Versuch und Irrtum – und Erfolg / Raum 5, Narrenturm © NHM Wien, Alice Schumacher

Narrenturm, Ausstellungsansicht © NHM Wien, Alice Schumacher

MUSEUM NARRENTURM Pathologisch-anatomische Sammlung

Narrenturm, Ausstellungsansicht © NHM Wien, Alice Schumacher

Eine Geschichte der Krankheitslehre für Ärzte, Studenten, aber auch für Laien

Es war die Aufklärung, von auch das Denken von Kaiser Joseph II. beeinflusst war, die zu einer neuen Sicht auf Geisteskrankheiten geführt hat. 1774 wurde die k.k. Irrenanstalt im Narrenthurm als Einrichtung des neu geschaffenen Allgemeinen Krankenhauses gebaut. Es war die erste Institution weltweit, die zu diesem Zweck eingerichtet wurde. Bis dahin hatte man psychisch beeinträchtigte Menschen einfach weggesperrt. Die Wiener hatten mit dieser Ansammlung von Verrückten im „Guglhupf“ allerdings auch eine Art von Belustigung erhalten. Man ging hin, um die Patienten zu necken, so lange, bis die Fugen zwischen den Steinen ausgefüllt wurden und ein Hochklettern zu den Fenstern nicht mehr möglich war. Außerdem wurden abgesperrte Außenbereiche geschaffen, um weitere Irritationen ohnehin gestörter Seelen hintan zu halten. Später stand das auffällige runde Gebäude lange Jahre leer oder wurde zu fremden Zwecken missbraucht – nicht weil niemand mehr „wahnwitzig“ gewesen wäre, sondern weil sich Behandlung solcher Krankheiten und die Unterbringung der Betroffenen geändert hatte. Anfang der 1970er-Jahre boten sich die Räume an, die pathologisch-anatomische Sammlung, die übrigens ebenfalls bereits 1796 gegründet wurde, eben dort unterzubringen.

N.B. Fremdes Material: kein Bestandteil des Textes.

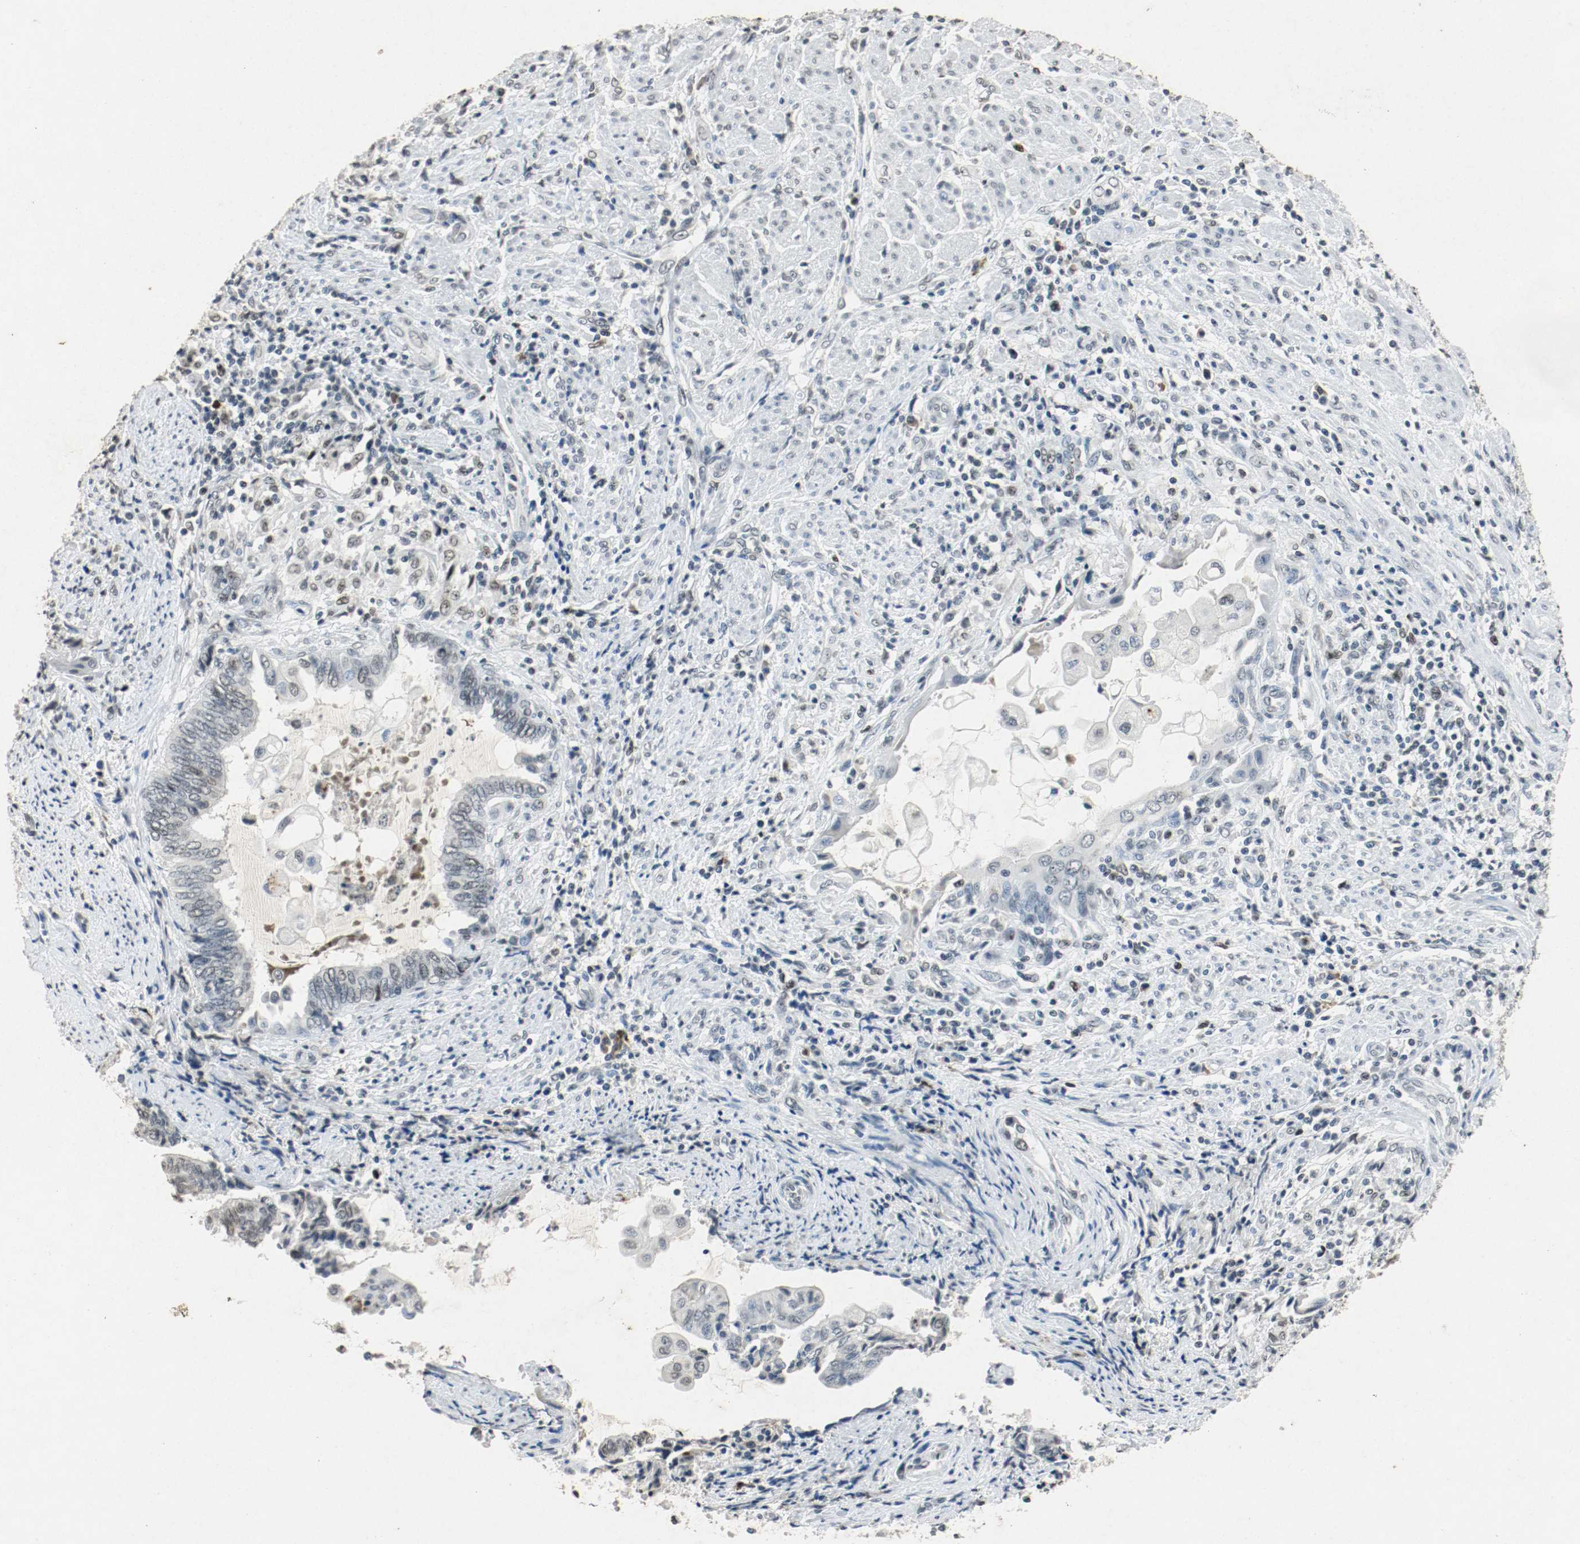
{"staining": {"intensity": "weak", "quantity": "25%-75%", "location": "nuclear"}, "tissue": "endometrial cancer", "cell_type": "Tumor cells", "image_type": "cancer", "snomed": [{"axis": "morphology", "description": "Adenocarcinoma, NOS"}, {"axis": "topography", "description": "Uterus"}, {"axis": "topography", "description": "Endometrium"}], "caption": "Human endometrial cancer (adenocarcinoma) stained with a brown dye shows weak nuclear positive staining in approximately 25%-75% of tumor cells.", "gene": "DNMT1", "patient": {"sex": "female", "age": 70}}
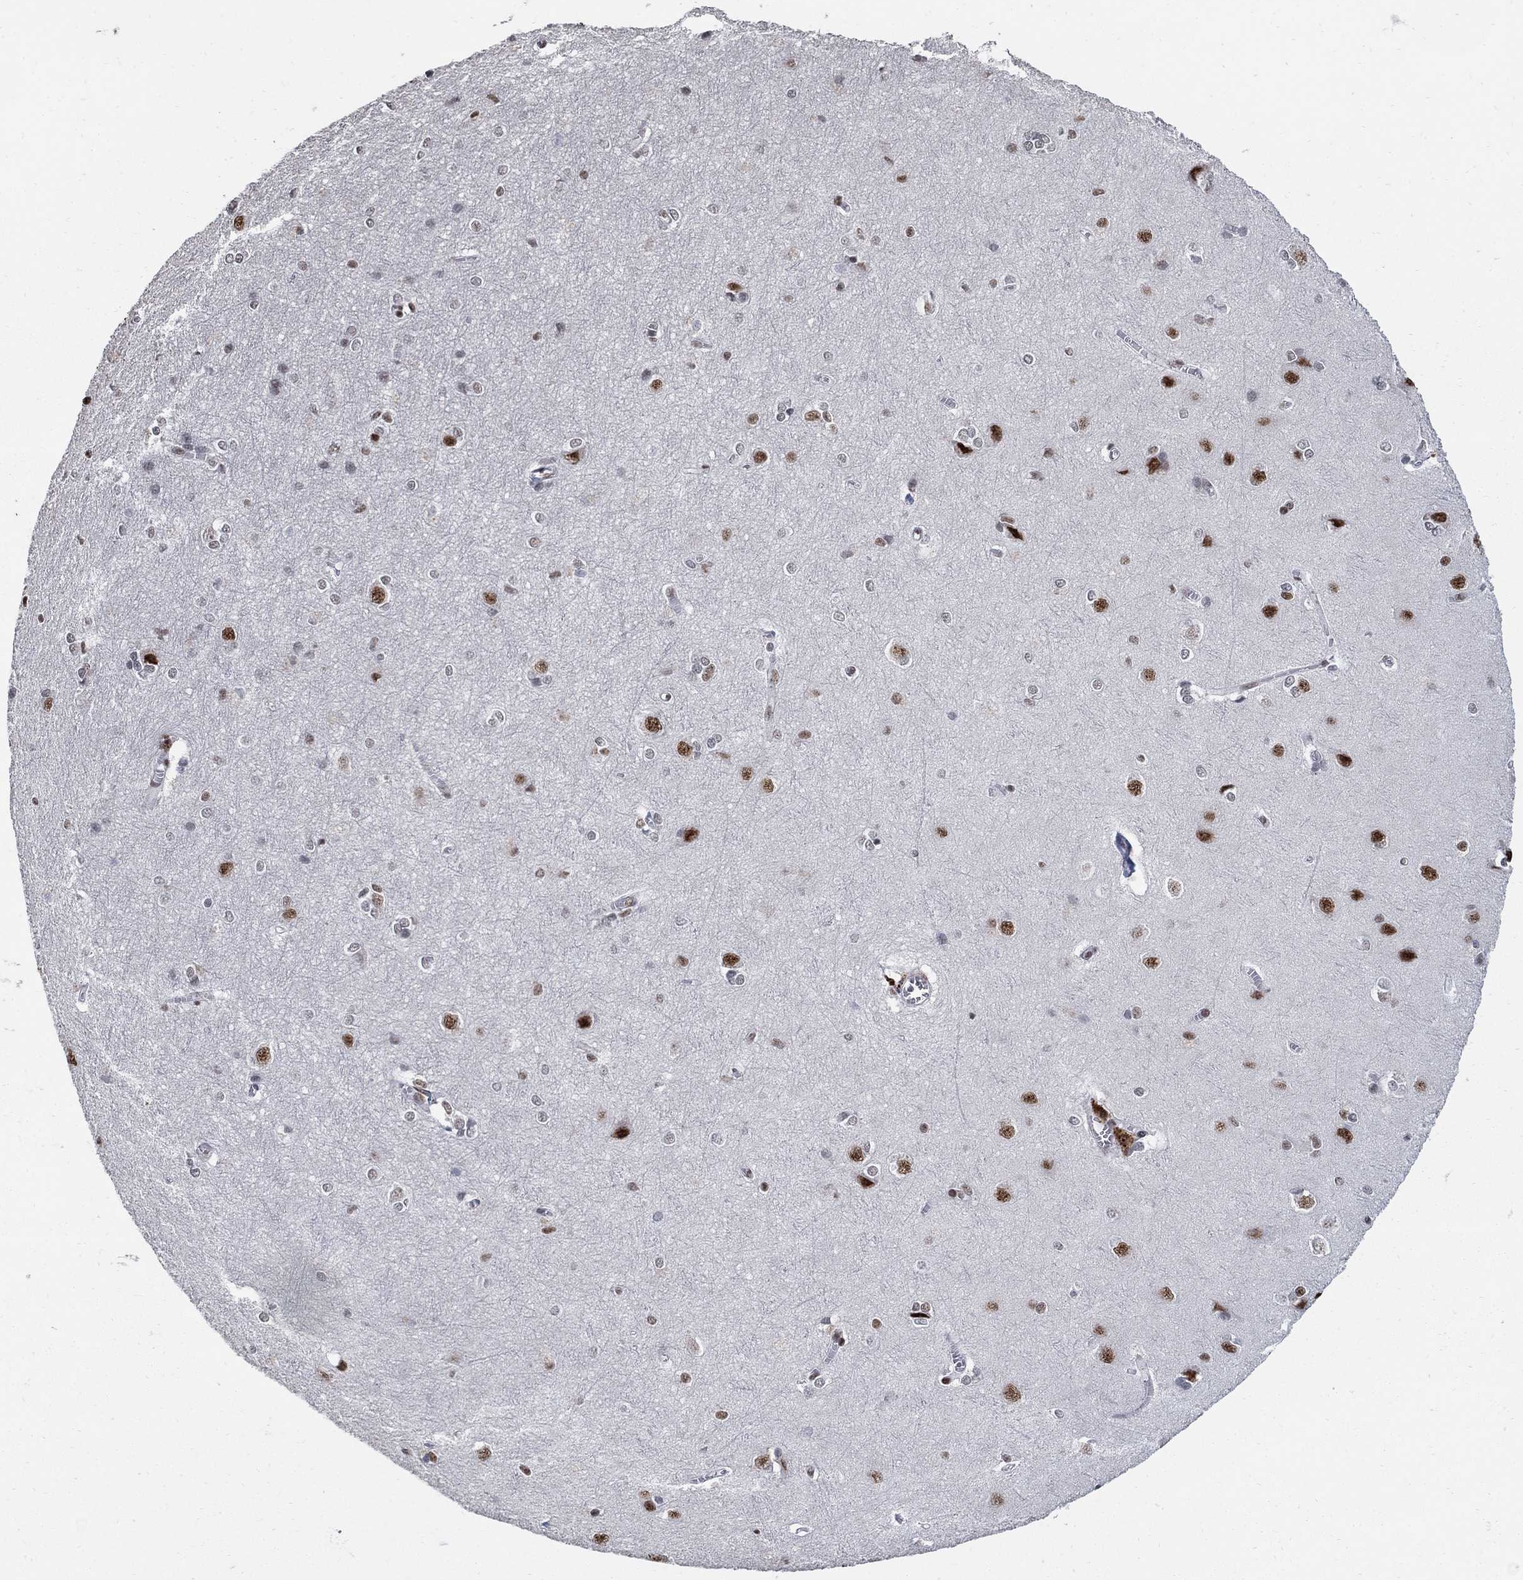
{"staining": {"intensity": "negative", "quantity": "none", "location": "none"}, "tissue": "cerebral cortex", "cell_type": "Endothelial cells", "image_type": "normal", "snomed": [{"axis": "morphology", "description": "Normal tissue, NOS"}, {"axis": "topography", "description": "Cerebral cortex"}], "caption": "Immunohistochemical staining of unremarkable cerebral cortex demonstrates no significant staining in endothelial cells.", "gene": "PNISR", "patient": {"sex": "male", "age": 37}}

Narrenturm bei Nacht © NHM Wien, Kurt Kracher

Narrenturm, Ausstellungsansicht © NHM Wien, Alice Schumacher

Seit 2012 ist das Naturhistorische Museum dafür verantwortlich. Der damit verbundene Auftrag, das denkmalgeschützte Gebäude zu sanieren, wurde getreulich erfüllt. Nunmehr war es so weit, auch die Sammlung, die als Dauerausstellung konzipiert ist, zu überarbeiten. Seit September 2021 können Ärzte, Studenten, aber auch Laien in einem Rundgang im Erdgeschoss durch helle Räume in zeitgemäßer Gestaltung von den Anfängen der Krankheitslehre bis zur Gegenwart der Medizin an einer Fülle von Objekten studieren oder je nach Wissensdrang mit sanftem Gruseln betrachten.

 

In erster Linie sind es Präparate, die zum Teil bereits von Ärzten der Universität Wien im 18. Jahrhundert gesammelt wurden. Der Begriff Pathologie, den bereits die Römer als „kundig im wissenschaftlichen Umgang mit Krankheiten“ kannten, erhielt Ende des 18. Jahrhunderts eine präzise Bedeutung. Es ging den Ärzten nunmehr um die Beziehung zwischen Organen und dem Verlauf der Krankheiten. Der Leibarzt Maria Theresias, Gerard van Swieten, führte die Reformation des veralteten Medizinalwesens durch. Zum Seziertisch, von dem ein beeindruckendes Exemplar zu sehen ist, kam um 1900 das Mikroskop. Die histologische Untersuchung (Entnahme von biologischen Geweben) hielt Einzug in der Wissenschaft. In jüngster Zeit ist bereits von Molekularpathologie die Rede, die Einblicke in krankhafte Veränderungen von DNA oder RNA gewährt. Wesentlich sind auch die Methoden des Präparierens.

 

Anhand von Beispielen und entsprechender Information wird man über die Herstellung von Feuchtpräparaten, Trockenpräparaten und Moulagen belehrt, an denen Entzündungen, Tumore und Infekte und deren Auswirkungen auf den Körper beobachtet werden können. Berührend sind das Glas mit zusammen gewachsenen Zwillingen, einst als siamesische Zwillinge bezeichnet, oder das Präparat eines Babys, dessen Haut mit roten Rissen überzogen ist – wegen des Aussehens „Harlekin-Krankheit“ genannt. Nachdenklich macht die Abteilung, in der es um die Atemwege geht. Von der Staublunge über Tuberkulose bis zum Kehlkopfkrebs sind hier alle die Krankheiten dokumentiert, die oft mit einem einfachen Husten beginnen. Wer daraus für sein eigenes Verhalten Schlüsse zieht und seine letzte Zigarette ausdämpft, hat möglicherweise bereits einen der mit dieser Ausstellung verbundenen Zwecke erreicht – was im einzigartig düsteren Ambiente des Narrenturms allerdings kein Wunder ist.